→ Activity
Below is a listing from which only part is wanted; return exactly the lines from the one with "Some sets contain sm" up to and including the one with "Description".

--

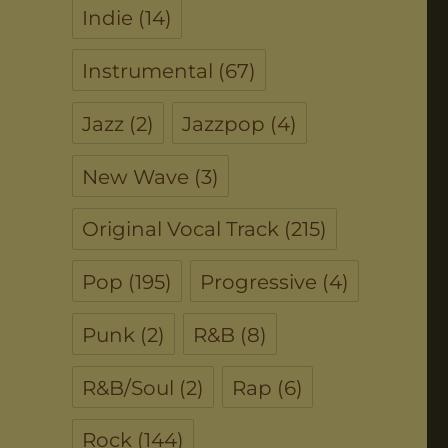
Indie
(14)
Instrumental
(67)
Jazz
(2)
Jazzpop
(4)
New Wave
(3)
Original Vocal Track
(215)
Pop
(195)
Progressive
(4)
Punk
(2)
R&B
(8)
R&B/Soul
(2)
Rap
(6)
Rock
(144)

--

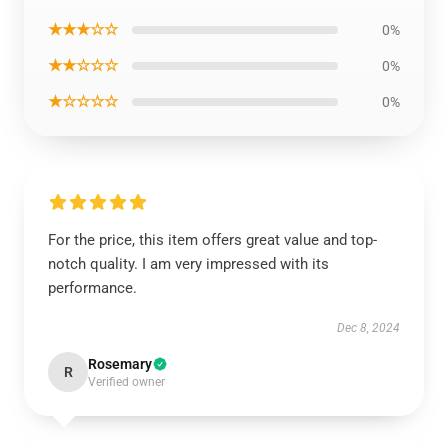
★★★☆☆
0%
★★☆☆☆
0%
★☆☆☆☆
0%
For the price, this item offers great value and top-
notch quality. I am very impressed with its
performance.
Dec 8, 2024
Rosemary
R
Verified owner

--

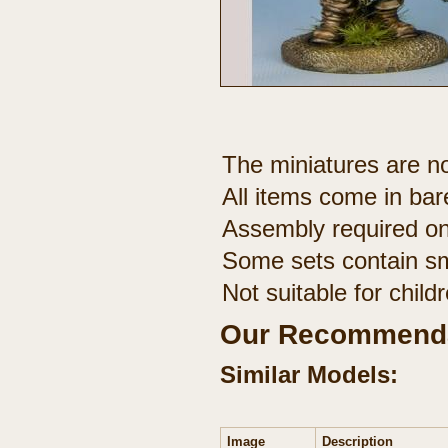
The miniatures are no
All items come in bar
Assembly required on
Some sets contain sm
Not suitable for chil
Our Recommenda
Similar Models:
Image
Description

--

→ Your response
Some sets contain sm
Not suitable for chil
Our Recommenda
Similar Models:
Image
Description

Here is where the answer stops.